From his discussions with “interested parties”—such as the government, the Confederation of British Industry, trade unions and several major corporations—Gershon has also concluded that “there is an entire industry based on regulation, which desperately needs to be rationalised.”
Private sector regulation costs £7 billion and employs more than 5,000 staff in more than 500 organisations. These include agencies such as the Health and Safety Executive, responsible for overseeing standards of safety in business, and regulatory bodies in the utilities industry.
Gershon complains that the cost of such regulation on business is “many times higher,” as companies are obliged to show how they are fulfilling government targets and can be subject to inspections, on some occasions by different teams working in different areas.
The duties of inspectors and regulators should be “co-ordinated”, Gershon states, to prevent duplication.
Spending on central government could also be reduced by making it compulsory for those that are “E-friendly”, i.e. those with Internet-access, to communicate with government departments and pay bills, and even receive welfare benefits, electronically. This is a proposal no doubt warmly welcome by the likes of computer giants Hewlett Packard and others who were involved in Gershon’s review.
But the bulk of savings identified are to be made by cutting jobs and wages. Gershon’s review identifies “human resources” as the key area for “efficiency” savings.
The public sector currently spends more per employee on human resources than the private sector, Gershon complains. Consequently it is this area that needs to be “simplified, standardised, shrunk and shared”.
Immediately this means cutting 80,000 middle ranking civil service jobs through “natural wastage”, as well as cuts in the number of those working in administration in local government and health.
Gershon claims savings from his proposals could be reinvested into “frontline services” such as health and education. Some 36,000 civil servants could be retrained as teaching assistants, police case managers, or “para-professionals”, such as health care assistants.

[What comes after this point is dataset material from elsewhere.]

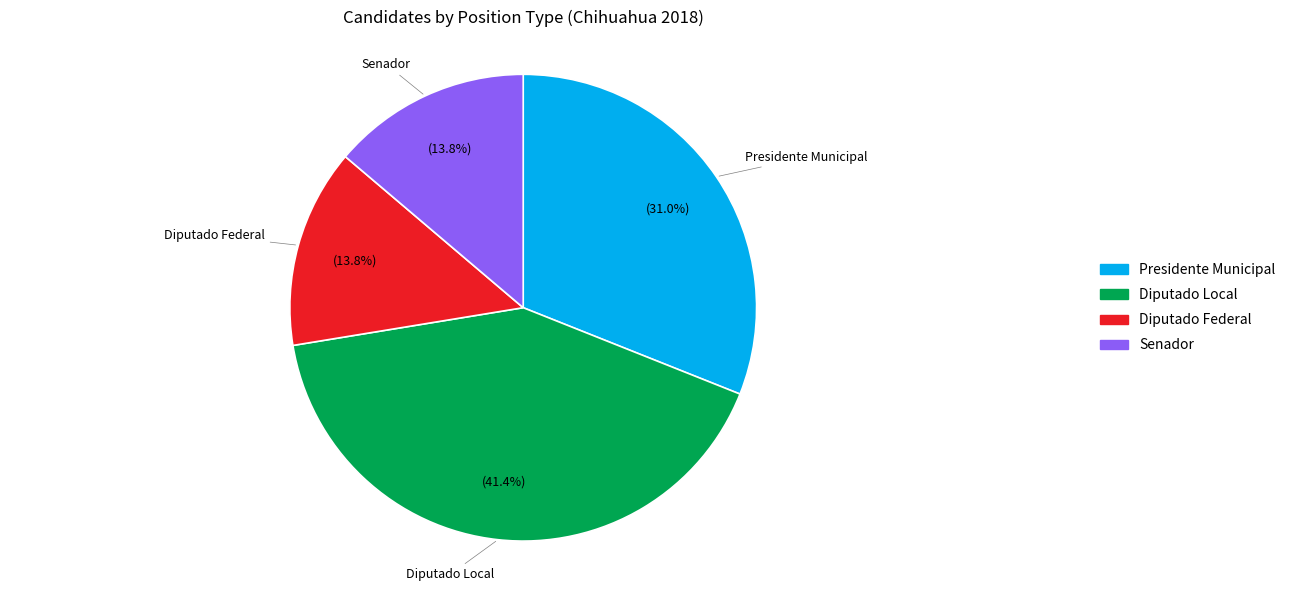

Combined, do Diputado Local and Presidente Municipal account for over 50%?

Yes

These could take the “burden” off the backs of professionals in these services, Gershon claims. “High level” classroom assistants, for example, would free teachers up to “teach very large classes”, he states.
Finally, Gershon’s report queries whether the government has the necessary political will to take “the hard decisions ahead”, and warns that it may lack the “change management capacity” to deliver the programme.
The latter is a coded reference to anticipated opposition from public sector employees at the cut backs, as well as more broadly based public hostility.
However, such considerations did not prevent the government from using Gershon’s recommendations to prove its determination to “think the unthinkable” as regards public services.
In a much trailed statement, Shadow chancellor Oliver Letwin announced Monday, February 16 that a future Tory government would make cuts of up to £80 billion in public spending over the next parliament. But his plans were overshadowed by the leaking of Gershon’s report the same day. Rather than appearing bold, the media commented that the Tories had been left trailing in Labour’s wake. Especially as Letwin’s proposals for “streamlining” the civil service were virtually the same as Gershon’s.
Robert Chote from the Institute of Fiscal Studies pointed out that Letwin’s cuts were by no means ambitious. In fact, “It is actually relatively modest compared to the fall in public spending which occurred early in Labour’s term of office,” Chote said.